We were recently involved in training a group of sales managers. In his opening address to the group the program leader made a really telling statement when he reminded the group that even though they were highly successful sales managers, like most other sales managers, they had very little sales management training.
A quick survey of the group showed everyone present had attended numerous sales training sessions and some had been given financial management and marketing training but none had been to a formal sales management course to learn the eight key functions of sales management.
This omission isn’t unique to that company. We have seen it time and time again. Companies invest in training their salespeople, giving them ample product, skills and behaviour training. In most instances the training results in improved sales performance and some of the salespeople who had the training eventually get promoted to sales managers.
But somewhere in corporate thinking there is a gap. Salespeople manage customer needs, interactions and expectations and they get training for that. Sales managers manage people (usually the most difficult group, ie salespeople) and systems, processes and protocols. But they don’t, according to corporate thinking, need to be trained (or retrained) for that role. Then companies wonder why, at some point in their journey, sales seem to flag. The team loses focus and, generally speaking, business development costs more than it should.
Very different skill sets
Salespeople have a complex role to perform. They usually perform a number of major functions – business development, managing margins, crafting, delivering and integrating solutions, and promoting their organisation with their customers. All of these activities focus on ways to improve sales penetration and capture an increased share of spend of their customers. Sales managers on the other hand, when they are not being pushed to become “super salespeople”, but rather trained then allowed to do their job, are involved in a totally different range of activities including:
Creating and manage sales systems, processes and protocols
Supporting salespeople in the field without selling themselves
Instilling discipline that sustains momentum and focus
Developing, implement and managing sales strategies
Stimulating and managing change
Developing, training and coaching salespeople in their teams
Selecting salespeople for their team
Manage sales performance, budgets and targets
All of these are learned competencies rather than inherent abilities and none are the skills, techniques or methods taught in sales training.

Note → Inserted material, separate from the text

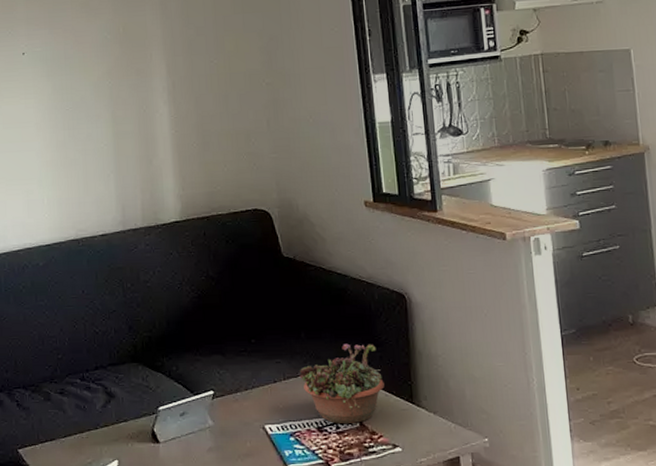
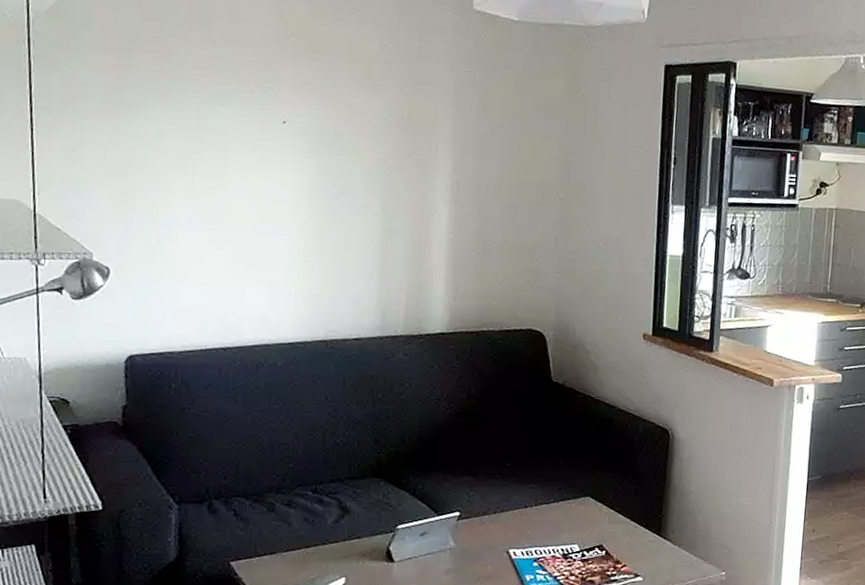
succulent planter: present [299,343,384,423] -> none [551,473,636,552]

Getting the most as an effective sales manager depends on three things that general managers – most of whom have little more than a theoretical understanding of sales and selling – need to consider:
First off is the no-brainer – sales management is about leading people, not selling! While a sales manager who has a successful track record in selling has the credibility to lead, selling is not the core competence – leadership is. That means that sales managers need to be taught more about leadership, developing a vision and gaining the commitment of the people in their team, than about how to win over a difficult customer. It also means that sales managers need to understand the challenges in the field so that they can provide the direction their teams need.
Secondly, sales management is about instilling a disciplined approach to selling. A sales team without discipline is like a footy team without a coach – no one is sure what their role is or how to pass the ball to someone closer to the goal post. Discipline ensures that everyone in the team knows their role and what they have to do to be good. And keeping that momentum up is what sales managers should be investing their time in.
Finally, sales managers are coaches. Their primary role is to get the sales team to play at maximum levels for the longest possible time. That means they should be working with the sales team to understand what drives each individual and then using that knowledge to help their team members be the best they can be.
When sales managers are trained to perform these functions, as opposed to being super salesmen and women, the team flourishes, the company wins and customers get the best service possible. And that’s worth investing in.